:: Problem description ::
Check each line below for the word "elbow" and give the count alone.

:: Data ::

========

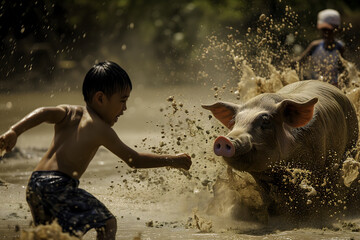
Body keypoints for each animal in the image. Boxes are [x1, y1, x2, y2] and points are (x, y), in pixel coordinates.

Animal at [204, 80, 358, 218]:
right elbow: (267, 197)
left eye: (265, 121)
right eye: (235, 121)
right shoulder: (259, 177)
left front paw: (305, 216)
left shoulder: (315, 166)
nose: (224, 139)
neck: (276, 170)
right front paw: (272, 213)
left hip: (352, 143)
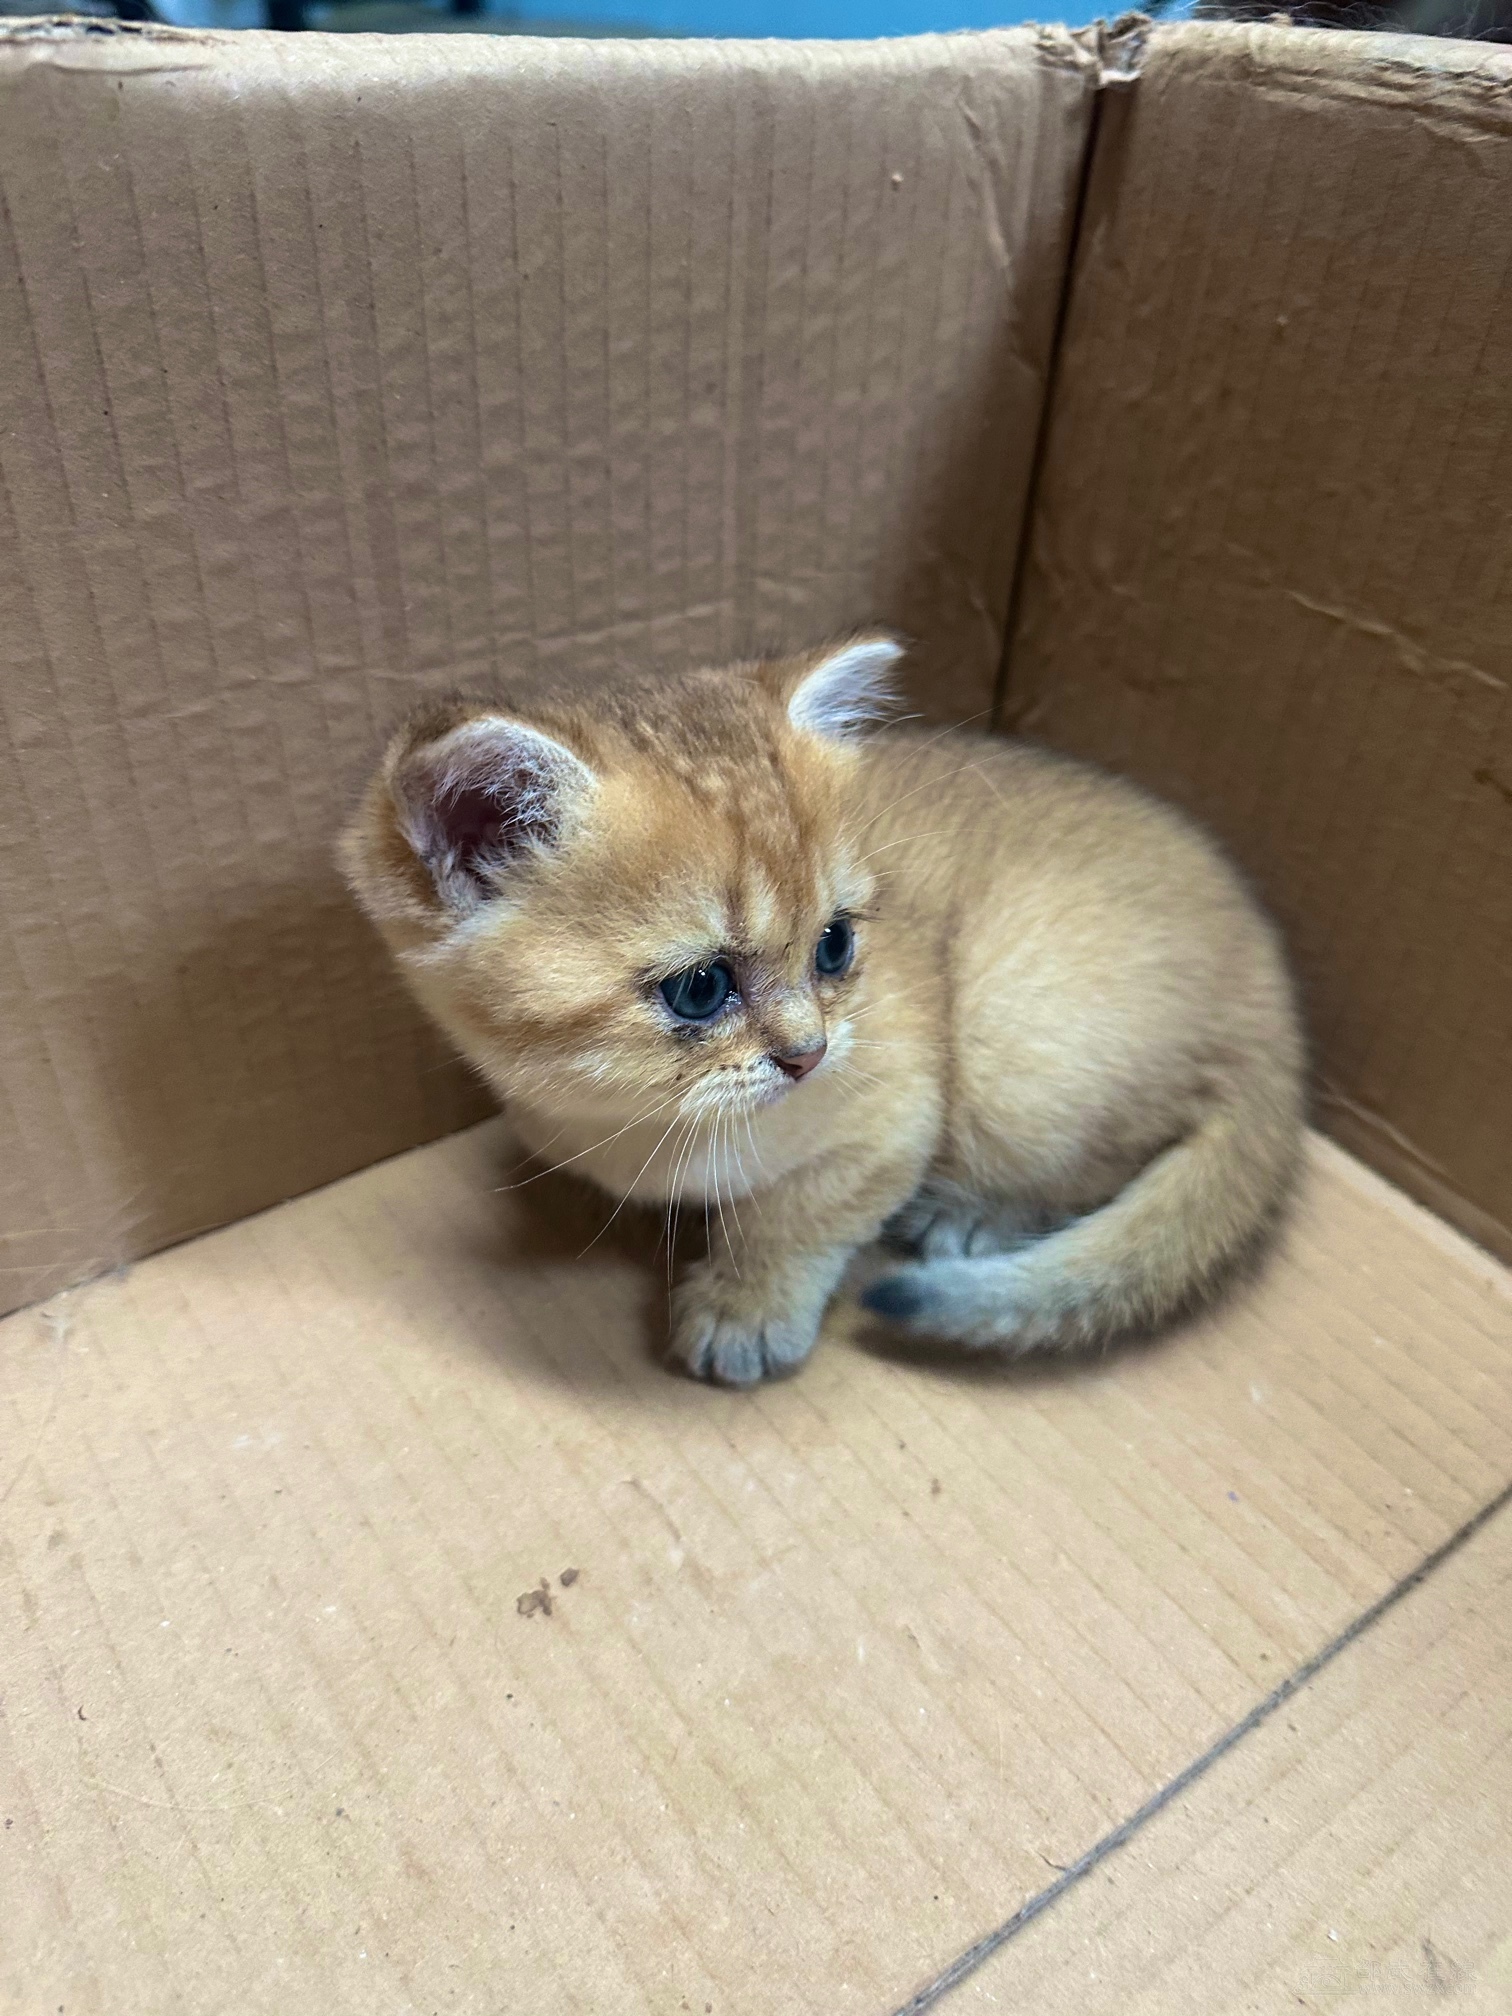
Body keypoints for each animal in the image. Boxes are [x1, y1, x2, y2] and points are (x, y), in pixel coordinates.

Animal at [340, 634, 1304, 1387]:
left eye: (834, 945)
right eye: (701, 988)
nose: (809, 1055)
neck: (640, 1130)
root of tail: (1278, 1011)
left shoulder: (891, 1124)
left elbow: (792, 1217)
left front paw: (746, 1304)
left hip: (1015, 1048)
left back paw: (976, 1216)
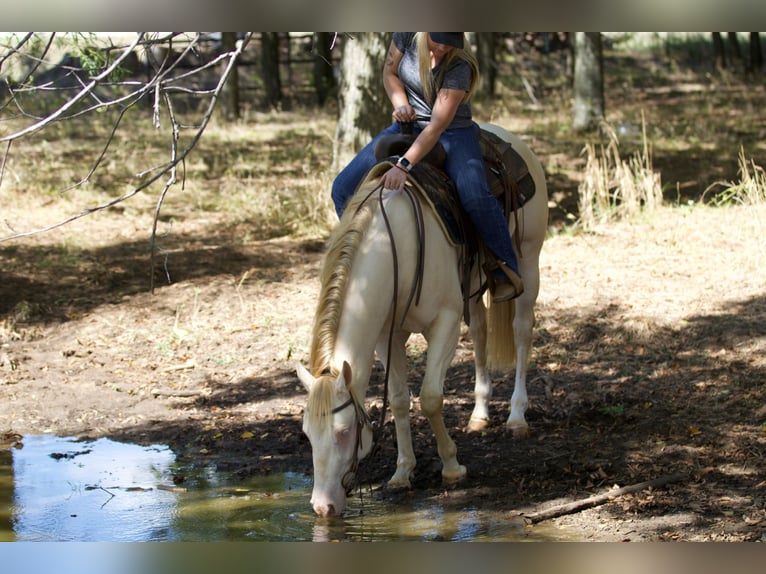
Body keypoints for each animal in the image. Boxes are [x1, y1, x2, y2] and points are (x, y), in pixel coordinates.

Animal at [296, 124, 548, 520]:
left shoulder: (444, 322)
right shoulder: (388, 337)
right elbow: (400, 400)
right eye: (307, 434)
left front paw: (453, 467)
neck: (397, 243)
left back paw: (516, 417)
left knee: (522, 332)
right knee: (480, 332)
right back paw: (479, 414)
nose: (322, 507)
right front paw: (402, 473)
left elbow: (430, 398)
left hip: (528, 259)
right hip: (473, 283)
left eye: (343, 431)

========

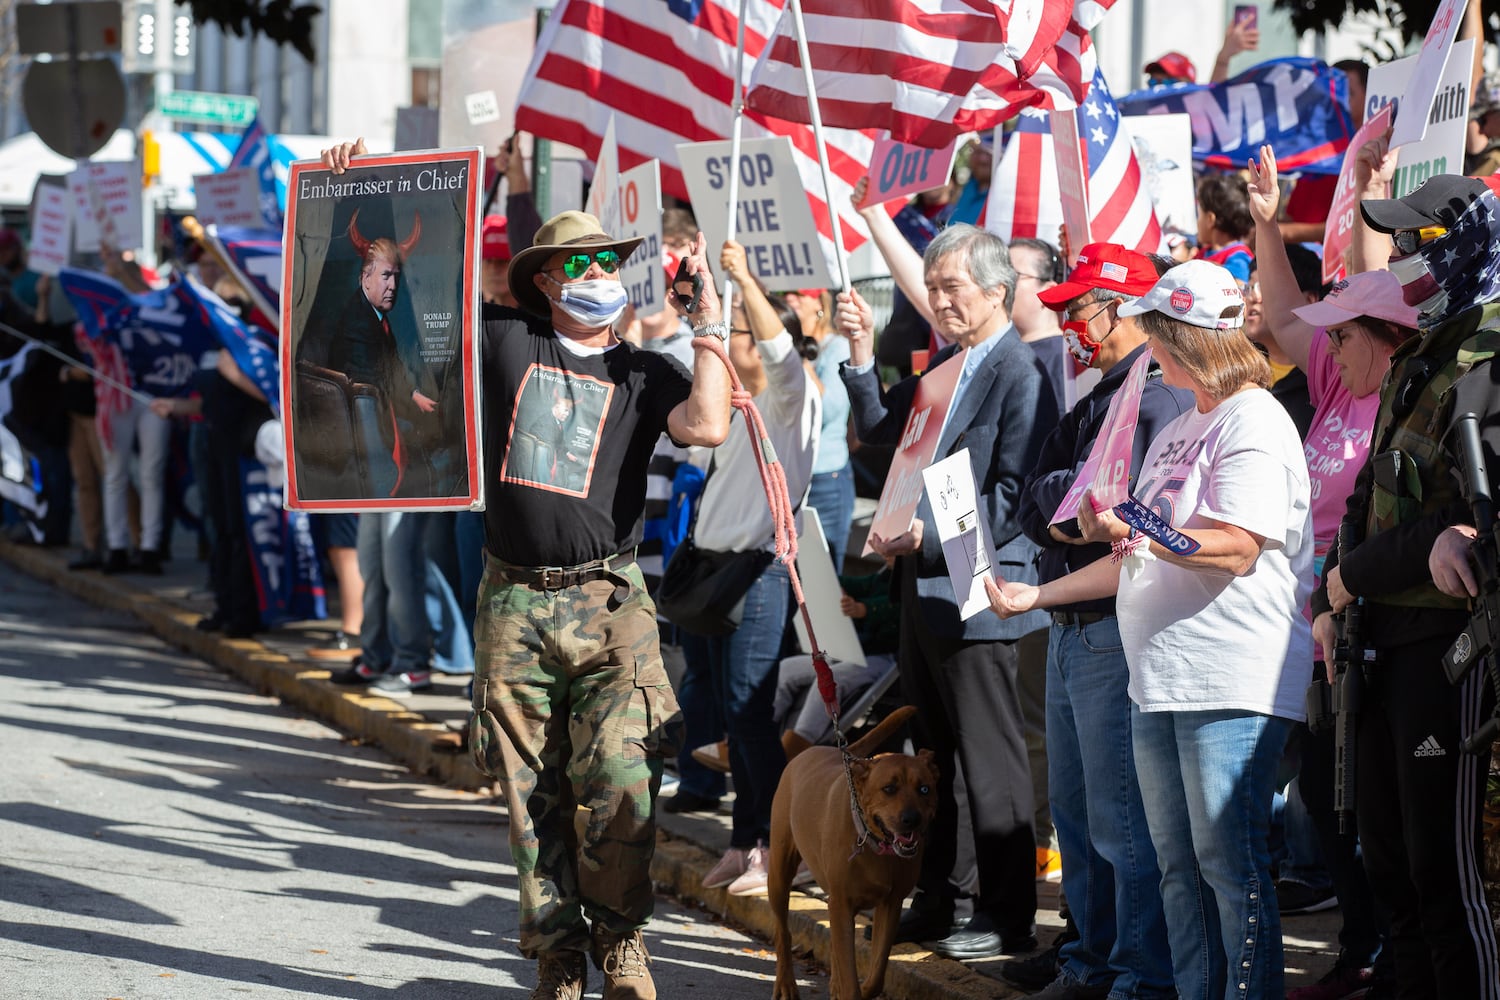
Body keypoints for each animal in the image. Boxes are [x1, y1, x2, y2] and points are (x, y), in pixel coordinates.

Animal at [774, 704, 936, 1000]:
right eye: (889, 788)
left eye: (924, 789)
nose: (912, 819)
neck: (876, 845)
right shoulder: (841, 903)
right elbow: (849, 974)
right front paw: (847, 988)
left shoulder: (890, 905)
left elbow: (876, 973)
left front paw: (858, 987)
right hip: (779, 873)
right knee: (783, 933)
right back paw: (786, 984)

========

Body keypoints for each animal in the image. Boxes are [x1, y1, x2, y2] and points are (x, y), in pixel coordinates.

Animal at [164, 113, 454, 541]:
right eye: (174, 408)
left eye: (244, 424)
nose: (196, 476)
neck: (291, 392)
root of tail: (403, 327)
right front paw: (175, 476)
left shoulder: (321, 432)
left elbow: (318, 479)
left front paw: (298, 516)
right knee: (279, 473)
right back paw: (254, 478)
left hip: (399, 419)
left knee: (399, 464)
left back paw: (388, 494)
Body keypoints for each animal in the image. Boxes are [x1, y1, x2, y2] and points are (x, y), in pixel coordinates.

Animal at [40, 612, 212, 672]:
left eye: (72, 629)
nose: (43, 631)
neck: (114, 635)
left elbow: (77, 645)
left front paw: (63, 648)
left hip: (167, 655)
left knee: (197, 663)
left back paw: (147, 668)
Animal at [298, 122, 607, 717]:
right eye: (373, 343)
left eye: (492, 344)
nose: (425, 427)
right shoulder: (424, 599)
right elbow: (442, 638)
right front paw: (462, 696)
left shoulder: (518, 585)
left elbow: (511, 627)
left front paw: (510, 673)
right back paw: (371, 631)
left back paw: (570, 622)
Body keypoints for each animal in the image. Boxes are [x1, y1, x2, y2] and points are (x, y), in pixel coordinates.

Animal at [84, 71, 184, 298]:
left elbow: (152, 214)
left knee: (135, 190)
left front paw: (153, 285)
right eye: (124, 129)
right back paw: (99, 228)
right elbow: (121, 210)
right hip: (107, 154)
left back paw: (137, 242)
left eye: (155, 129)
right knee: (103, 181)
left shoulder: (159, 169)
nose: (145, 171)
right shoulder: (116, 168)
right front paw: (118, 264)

========

:: Output of the task ::
12